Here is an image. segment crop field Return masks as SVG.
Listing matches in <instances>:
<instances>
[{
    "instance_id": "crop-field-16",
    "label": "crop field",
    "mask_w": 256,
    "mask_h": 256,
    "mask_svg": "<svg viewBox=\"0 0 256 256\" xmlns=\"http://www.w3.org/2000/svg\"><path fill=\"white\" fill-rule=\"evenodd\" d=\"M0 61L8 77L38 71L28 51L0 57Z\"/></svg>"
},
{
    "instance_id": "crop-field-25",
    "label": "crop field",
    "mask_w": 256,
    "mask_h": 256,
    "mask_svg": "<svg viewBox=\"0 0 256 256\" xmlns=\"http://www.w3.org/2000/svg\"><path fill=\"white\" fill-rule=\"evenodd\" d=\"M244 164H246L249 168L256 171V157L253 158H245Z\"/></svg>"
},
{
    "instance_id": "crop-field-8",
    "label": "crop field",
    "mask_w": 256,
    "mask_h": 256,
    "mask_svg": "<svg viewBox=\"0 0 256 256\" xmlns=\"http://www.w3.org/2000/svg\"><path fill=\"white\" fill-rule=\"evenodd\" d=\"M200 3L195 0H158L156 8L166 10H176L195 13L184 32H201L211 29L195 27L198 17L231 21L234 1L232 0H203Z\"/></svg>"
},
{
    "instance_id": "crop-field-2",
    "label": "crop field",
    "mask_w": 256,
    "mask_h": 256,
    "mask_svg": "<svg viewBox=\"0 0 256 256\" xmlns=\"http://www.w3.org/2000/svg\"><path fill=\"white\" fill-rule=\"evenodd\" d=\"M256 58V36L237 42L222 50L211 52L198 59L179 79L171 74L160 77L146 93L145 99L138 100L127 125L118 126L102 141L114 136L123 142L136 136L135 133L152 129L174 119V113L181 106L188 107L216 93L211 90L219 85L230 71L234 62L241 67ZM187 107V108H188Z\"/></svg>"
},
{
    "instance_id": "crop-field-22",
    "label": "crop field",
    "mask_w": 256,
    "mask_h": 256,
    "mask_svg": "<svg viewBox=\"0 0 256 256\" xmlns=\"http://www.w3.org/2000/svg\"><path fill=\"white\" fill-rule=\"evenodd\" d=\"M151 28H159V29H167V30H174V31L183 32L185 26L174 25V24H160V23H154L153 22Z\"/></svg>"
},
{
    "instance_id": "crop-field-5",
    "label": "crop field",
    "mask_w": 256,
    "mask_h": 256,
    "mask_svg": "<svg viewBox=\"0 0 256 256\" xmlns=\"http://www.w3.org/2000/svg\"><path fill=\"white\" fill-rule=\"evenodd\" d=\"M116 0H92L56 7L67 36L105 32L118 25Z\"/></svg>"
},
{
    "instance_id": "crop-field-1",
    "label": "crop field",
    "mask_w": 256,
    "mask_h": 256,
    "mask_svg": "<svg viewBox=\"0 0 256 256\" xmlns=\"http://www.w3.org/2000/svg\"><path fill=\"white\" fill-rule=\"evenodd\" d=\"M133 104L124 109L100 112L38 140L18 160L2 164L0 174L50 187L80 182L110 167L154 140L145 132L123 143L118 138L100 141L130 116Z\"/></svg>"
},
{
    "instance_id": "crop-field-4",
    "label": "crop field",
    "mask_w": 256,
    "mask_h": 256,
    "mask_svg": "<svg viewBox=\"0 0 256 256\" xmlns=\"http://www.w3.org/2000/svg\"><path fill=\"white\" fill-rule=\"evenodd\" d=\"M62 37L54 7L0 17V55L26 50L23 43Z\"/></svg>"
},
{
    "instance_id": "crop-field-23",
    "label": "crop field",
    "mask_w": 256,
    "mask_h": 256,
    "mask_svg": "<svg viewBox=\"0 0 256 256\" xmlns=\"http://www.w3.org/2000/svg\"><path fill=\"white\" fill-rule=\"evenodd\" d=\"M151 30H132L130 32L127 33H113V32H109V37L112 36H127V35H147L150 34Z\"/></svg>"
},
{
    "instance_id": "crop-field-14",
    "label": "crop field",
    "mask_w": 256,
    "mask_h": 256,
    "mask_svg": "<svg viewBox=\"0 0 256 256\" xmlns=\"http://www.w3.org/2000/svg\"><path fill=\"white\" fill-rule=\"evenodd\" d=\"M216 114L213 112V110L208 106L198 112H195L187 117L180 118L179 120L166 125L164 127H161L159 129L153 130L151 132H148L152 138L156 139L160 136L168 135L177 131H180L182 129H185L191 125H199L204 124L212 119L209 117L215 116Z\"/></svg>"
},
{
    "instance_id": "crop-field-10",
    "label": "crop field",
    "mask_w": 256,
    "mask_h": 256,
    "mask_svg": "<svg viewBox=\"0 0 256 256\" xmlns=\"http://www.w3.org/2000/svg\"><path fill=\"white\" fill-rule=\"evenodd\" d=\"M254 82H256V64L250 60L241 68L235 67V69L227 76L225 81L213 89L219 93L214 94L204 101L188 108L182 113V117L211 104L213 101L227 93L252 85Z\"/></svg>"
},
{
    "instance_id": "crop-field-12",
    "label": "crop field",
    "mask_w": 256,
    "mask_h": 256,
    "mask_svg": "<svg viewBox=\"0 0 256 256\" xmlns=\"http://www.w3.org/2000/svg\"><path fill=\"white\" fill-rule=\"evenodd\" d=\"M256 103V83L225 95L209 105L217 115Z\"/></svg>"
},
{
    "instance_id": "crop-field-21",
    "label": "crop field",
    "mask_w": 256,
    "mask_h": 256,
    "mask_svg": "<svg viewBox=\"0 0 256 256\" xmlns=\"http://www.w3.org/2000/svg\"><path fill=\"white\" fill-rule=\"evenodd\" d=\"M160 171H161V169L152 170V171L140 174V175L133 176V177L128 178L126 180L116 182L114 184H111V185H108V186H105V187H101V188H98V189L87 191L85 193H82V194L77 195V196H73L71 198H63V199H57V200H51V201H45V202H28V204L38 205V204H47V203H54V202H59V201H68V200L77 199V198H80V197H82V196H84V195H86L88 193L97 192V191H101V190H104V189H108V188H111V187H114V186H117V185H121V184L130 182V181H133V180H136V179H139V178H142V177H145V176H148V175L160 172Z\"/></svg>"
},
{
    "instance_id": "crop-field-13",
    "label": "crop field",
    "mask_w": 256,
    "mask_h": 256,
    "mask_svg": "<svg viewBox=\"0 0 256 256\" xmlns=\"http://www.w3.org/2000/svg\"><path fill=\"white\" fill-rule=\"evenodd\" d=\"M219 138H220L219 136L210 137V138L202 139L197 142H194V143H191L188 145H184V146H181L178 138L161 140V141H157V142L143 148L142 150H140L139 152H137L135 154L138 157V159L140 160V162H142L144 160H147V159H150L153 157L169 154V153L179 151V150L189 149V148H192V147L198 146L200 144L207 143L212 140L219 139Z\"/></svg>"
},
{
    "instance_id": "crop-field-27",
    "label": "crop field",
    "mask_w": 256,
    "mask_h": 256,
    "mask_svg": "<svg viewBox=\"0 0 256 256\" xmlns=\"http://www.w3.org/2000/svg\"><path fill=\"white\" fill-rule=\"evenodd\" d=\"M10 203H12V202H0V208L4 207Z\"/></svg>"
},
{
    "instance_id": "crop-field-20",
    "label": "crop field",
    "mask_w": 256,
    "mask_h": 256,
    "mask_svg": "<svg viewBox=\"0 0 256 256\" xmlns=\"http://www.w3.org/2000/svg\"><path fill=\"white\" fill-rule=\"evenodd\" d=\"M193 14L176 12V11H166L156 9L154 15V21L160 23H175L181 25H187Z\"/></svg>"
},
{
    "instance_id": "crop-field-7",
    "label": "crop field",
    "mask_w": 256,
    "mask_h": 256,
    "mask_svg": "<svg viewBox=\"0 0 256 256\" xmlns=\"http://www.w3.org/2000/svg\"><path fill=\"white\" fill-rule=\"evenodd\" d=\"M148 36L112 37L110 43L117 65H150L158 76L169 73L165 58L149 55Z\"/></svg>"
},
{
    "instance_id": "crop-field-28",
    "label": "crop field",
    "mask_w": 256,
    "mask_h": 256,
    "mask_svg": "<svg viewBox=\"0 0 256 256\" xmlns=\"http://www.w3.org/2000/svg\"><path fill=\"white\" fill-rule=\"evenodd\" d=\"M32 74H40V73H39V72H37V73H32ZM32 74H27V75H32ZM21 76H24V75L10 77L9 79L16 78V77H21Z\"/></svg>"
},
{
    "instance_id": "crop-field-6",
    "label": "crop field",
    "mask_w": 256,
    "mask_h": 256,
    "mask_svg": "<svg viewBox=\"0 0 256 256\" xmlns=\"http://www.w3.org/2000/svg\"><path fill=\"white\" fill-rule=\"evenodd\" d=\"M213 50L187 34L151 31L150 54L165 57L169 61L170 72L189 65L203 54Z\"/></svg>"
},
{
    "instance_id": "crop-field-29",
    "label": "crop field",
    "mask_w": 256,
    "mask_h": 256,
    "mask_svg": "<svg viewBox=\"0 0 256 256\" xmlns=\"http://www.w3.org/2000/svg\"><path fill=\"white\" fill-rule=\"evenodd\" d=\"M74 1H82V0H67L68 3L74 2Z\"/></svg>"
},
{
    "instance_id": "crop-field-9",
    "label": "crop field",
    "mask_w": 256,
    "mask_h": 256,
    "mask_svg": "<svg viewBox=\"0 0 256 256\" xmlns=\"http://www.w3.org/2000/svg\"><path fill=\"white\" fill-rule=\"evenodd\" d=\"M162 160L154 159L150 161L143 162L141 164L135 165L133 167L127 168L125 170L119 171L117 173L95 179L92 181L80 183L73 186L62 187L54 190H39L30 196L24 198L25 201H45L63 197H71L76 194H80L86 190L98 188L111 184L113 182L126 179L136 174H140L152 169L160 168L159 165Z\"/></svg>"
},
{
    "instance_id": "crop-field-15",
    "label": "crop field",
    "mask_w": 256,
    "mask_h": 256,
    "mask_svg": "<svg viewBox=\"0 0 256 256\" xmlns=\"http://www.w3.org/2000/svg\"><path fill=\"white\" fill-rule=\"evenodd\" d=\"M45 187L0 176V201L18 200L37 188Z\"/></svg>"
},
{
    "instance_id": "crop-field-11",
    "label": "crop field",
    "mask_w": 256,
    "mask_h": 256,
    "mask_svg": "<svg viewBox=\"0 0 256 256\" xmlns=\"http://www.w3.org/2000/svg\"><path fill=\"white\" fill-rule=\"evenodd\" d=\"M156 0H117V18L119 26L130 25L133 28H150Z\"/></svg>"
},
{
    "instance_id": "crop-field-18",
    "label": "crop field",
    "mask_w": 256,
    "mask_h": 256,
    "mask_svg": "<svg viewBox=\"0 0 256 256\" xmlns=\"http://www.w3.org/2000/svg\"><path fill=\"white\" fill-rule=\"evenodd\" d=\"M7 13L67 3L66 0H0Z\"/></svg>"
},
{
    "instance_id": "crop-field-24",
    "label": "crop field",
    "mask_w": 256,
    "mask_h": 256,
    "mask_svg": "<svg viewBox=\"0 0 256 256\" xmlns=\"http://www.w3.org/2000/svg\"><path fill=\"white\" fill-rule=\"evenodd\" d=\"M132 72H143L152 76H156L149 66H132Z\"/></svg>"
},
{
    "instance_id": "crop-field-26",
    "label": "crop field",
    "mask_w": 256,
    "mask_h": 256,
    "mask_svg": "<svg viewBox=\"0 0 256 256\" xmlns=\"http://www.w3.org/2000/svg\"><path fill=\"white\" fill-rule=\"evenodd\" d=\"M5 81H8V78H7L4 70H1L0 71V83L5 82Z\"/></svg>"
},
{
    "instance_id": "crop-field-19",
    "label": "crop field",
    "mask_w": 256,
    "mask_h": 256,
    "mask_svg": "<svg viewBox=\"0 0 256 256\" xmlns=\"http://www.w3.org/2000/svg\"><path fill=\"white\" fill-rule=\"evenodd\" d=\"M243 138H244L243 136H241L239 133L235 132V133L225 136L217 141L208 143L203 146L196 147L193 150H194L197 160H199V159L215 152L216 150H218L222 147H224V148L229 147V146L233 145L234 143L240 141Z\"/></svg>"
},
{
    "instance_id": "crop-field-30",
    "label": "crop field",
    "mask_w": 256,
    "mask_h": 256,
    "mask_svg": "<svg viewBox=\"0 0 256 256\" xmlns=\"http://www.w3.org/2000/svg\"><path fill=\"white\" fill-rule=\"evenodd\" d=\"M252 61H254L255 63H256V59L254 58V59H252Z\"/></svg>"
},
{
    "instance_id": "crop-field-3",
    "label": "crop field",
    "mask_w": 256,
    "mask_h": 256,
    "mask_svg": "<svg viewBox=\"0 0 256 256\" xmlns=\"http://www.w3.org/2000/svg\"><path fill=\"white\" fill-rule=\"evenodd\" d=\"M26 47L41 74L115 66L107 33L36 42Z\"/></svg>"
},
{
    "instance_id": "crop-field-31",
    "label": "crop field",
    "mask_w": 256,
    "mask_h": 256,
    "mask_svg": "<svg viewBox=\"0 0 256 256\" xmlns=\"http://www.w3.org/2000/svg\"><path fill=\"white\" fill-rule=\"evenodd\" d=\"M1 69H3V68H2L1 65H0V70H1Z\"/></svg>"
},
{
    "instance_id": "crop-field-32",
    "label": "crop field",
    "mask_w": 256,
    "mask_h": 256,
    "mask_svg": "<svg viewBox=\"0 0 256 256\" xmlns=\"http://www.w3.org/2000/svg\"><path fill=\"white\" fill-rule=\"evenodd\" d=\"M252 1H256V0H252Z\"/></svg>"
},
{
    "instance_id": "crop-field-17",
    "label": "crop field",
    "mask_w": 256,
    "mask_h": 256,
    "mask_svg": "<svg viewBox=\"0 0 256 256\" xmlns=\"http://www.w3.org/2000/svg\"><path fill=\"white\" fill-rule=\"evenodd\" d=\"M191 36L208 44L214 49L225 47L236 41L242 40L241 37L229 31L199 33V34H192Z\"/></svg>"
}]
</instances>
------------
> Task statement
List every line above that contains the string "instances".

> Right answer
Listing matches in <instances>:
<instances>
</instances>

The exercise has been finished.